Question: dump sequences of hetmers
Hi,
Thanks for developing smudgeplot, I've found it to be very useful. I would like to do a deeper analysis of the results, which requires the sequences of each A/B hetmer (or a representative subsample) that smudgeplot finds. Is there an option or switch that will dump this output? Apologies if it has already been asked, I searched the issues but could not find anything.
Jared
Hi Jared,
thanks for kind words, really appreciated.
This is a feature we are working on with @thegenemyers.
If you have a smaller dataset you would like to try it with and not wait for the newer version, we had this implemented in some older versions (v0.2.5 was the last one). Although there was also a bit of a bug in the search - we did not search both canonical and non-canonical representations of each k-mers which means that the set of k-mer pairs is not really guaranteed to be complete complete, or always represent unique k-mer pairs (empirically we know that it is relatively sensible proxy though).

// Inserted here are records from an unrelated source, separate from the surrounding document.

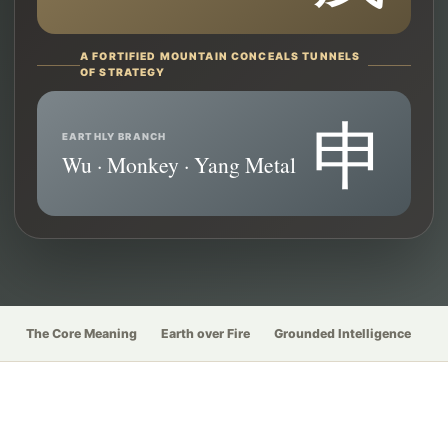
A FORTIFIED MOUNTAIN CONCEALS TUNNELS
OF STRATEGY
申
EARTHLY BRANCH
Wu · Monkey · Yang Metal
The Core Meaning
Earth over Fire
Grounded Intelligence
W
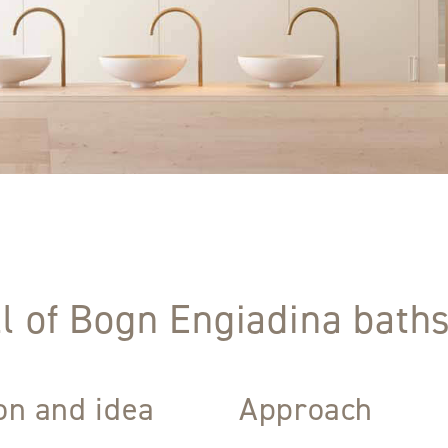
l of Bogn Engiadina baths
ion and idea
Approach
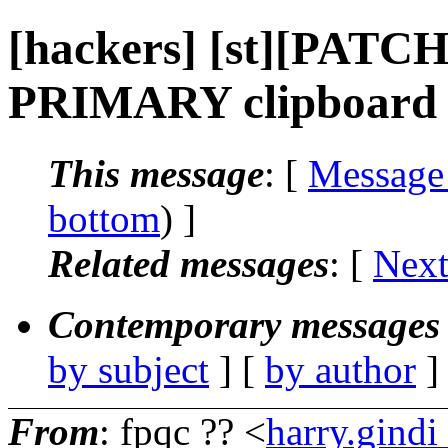
[hackers] [st][PATCH
PRIMARY clipboard 
This message
: [
Message
bottom
) ]
Related messages
:
[
Next
Contemporary messages 
by subject
] [
by author
]
From
: fpqc ?? <
harry.gind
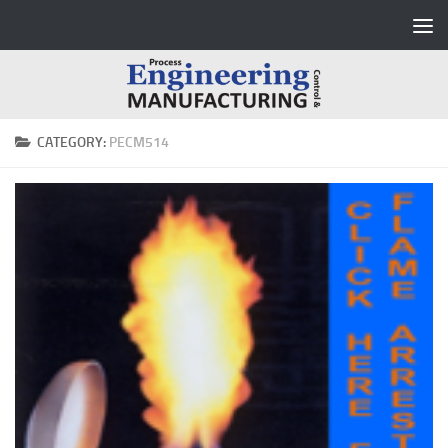
Skip to content
CATEGORY:
PECM514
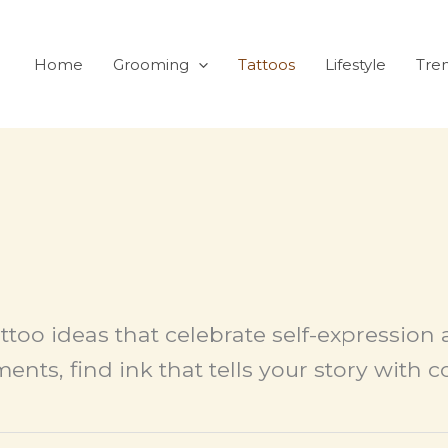
Home
Grooming
Tattoos
Lifestyle
Tre
ttoo ideas that celebrate self-expression 
ents, find ink that tells your story with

Thanks for the fast reply. The genome I am working on is quite large, but I may try v0.2.5 anyway. Please do let me know when this is re-implemented and I will try the new version too.
Jared
Hi @jts, we do have a working prototype ... I mean kind working prototype (the interface is not pretty, but it generates lists of k-mers from individuals smudges). Is that still of an interest to you? If so, I will try to write up some documentation.